Performance dropped further.
At some point, the browser froze while evaluating content continuously.
The problem stopped being moderation logic.
The problem became text processing performance.
Rethinking the system
I needed:
- single-pass matching
- predictable performance
- scalable pattern matching
- real-time execution
Regex was not the right tool anymore.
I switched to the Aho-Corasick algorithm.
Why Aho-Corasick solved the issue
Aho-Corasick builds a trie from all banned words.
Instead of checking patterns separately, the algorithm scans the input once and detects all matches together.
This changed performance completely.
Before:
- multiple regex executions
- repeated scans
- increasing slowdown
After:
- single traversal
- stable performance
- responsive typing
The difference became obvious immediately.
Typing lag disappeared.
The browser stopped freezing.
Adding more banned words stopped affecting input performance heavily.
This mattered because moderation runs continuously while the user types.
Client-side moderation vs server-side moderation
Performance improved.
Trust did not.
Client-side moderation alone is insecure.

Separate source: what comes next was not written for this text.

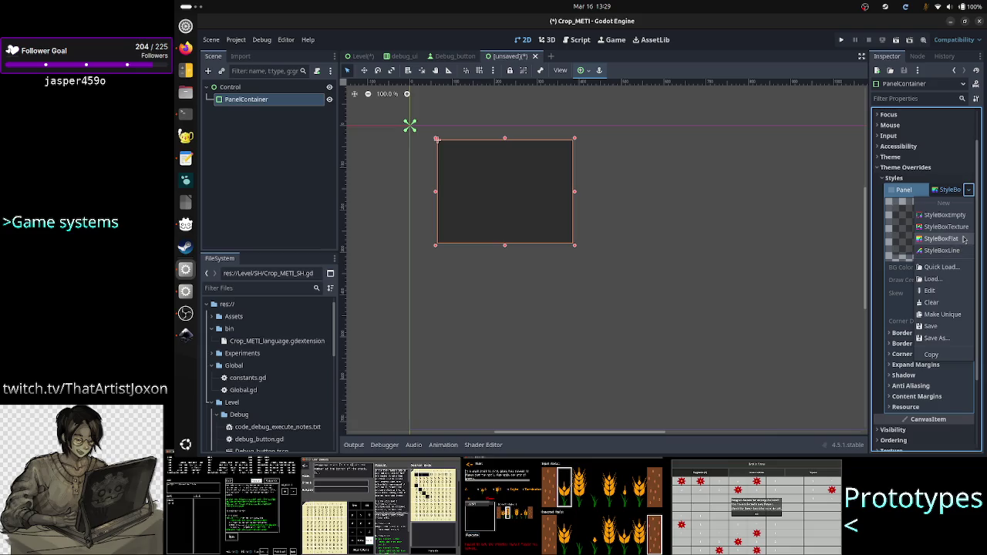
{"action": "left_click", "coordinate": [943, 238]}
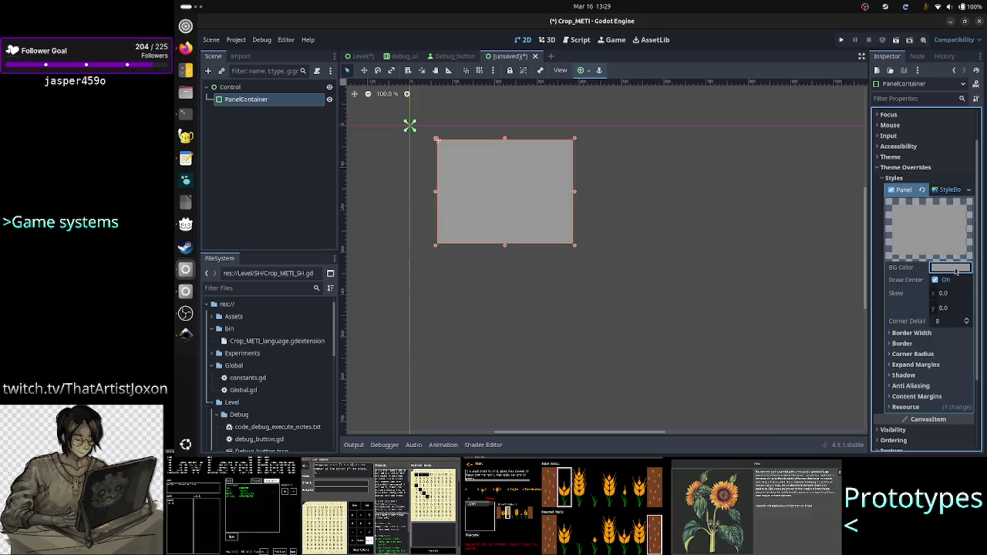
{"action": "left_click", "coordinate": [957, 267]}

Users bypass frontend logic easily:
- disable JavaScript
- inject requests
- modify payloads
- bypass UI restrictions
So I split moderation into two layers.
Client-side moderation
The client handles:
- instant feedback
- live moderation
- typing experience
The banned word dataset gets fetched from the server and evaluated locally.
This avoids:
- API calls on every keystroke
- backend overload
- typing latency
Without local evaluation, the server would process moderation requests continuously during typing.

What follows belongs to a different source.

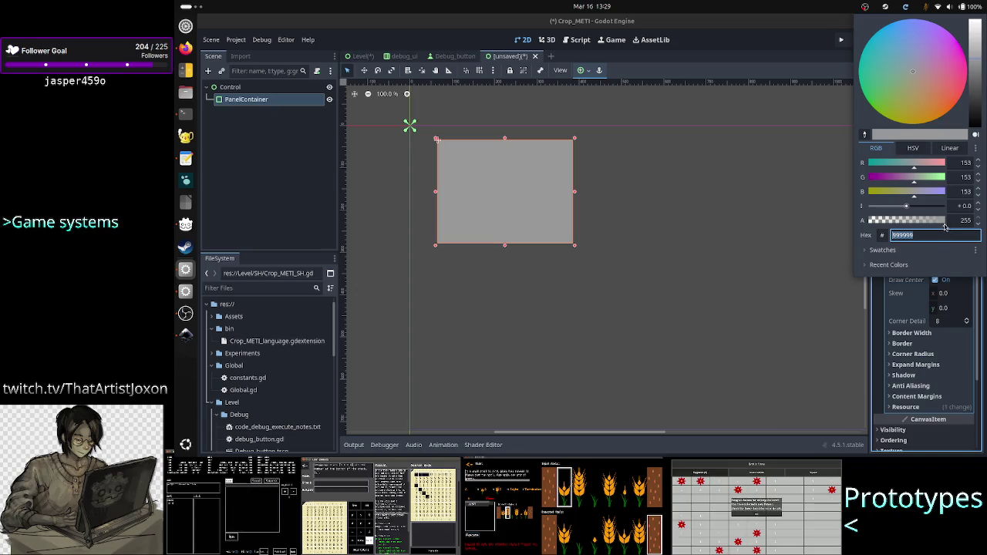
Set the StyleBoxFlat background colour to fully transparent black 00000000
{"action": "key", "text": "End"}
{"action": "type", "text": "00"}
{"action": "key", "text": "Return"}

That approach would scale poorly.
Server-side moderation
The server performs final validation before publishing.
This prevents moderation bypasses.
Even if someone manipulates the frontend, the content still goes through server-side checks before storage.
The duplication is intentional.
The client handles speed.
The server handles trust.
Handling repeated evaluations
I noticed another issue.
Users often:
- edit the same sentence repeatedly
- paste identical content
- trigger moderation for unchanged text
Running the full moderation pipeline repeatedly wastes resources.

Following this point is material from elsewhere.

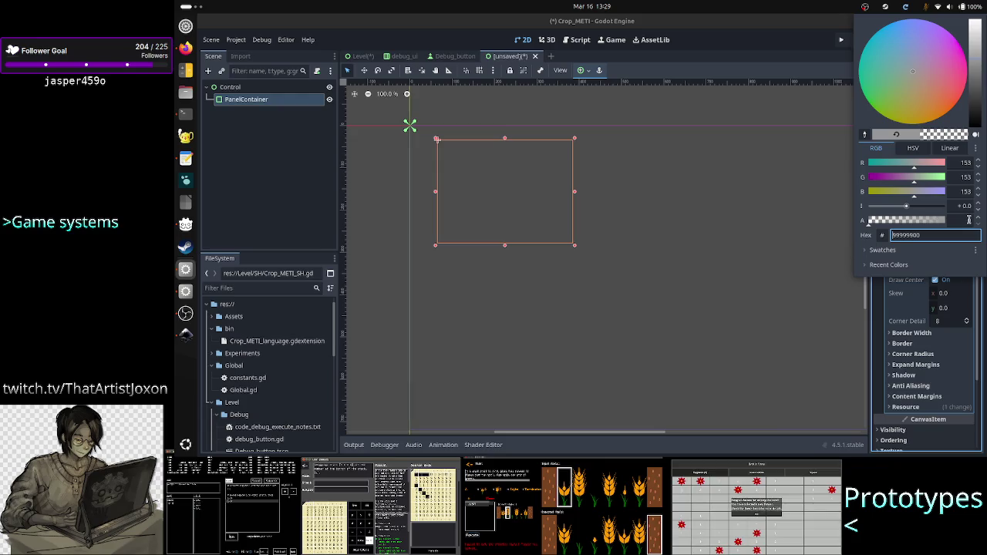
{"action": "left_click_drag", "start_coordinate": [945, 108], "coordinate": [945, 102]}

I added moderation caching.
Previously evaluated content reuses cached results instead of re-processing the entire pipeline.
This reduced repeated work significantly.
Especially for expensive moderation stages later in the pipeline.
Moderation is also a UX problem
Most moderation discussions focus on detection accuracy.
Performance matters equally.
If moderation:
- freezes typing
- delays publishing
- blocks valid content incorrectly
users lose trust in the platform.
A moderation system should stay fast enough to feel invisible during typing.
What I want to improve next
Current improvements I want:
- incremental diff-based evaluation
- Web Worker based processing
- contextual moderation
- better normalization pipeline
- trust-score based moderation rules
The current system works well for real-time moderation.
User behavior keeps changing. Moderation systems need constant iteration.
Final takeaway
The hardest part was not detecting banned words.
The hardest part was running moderation continuously without damaging the typing experience.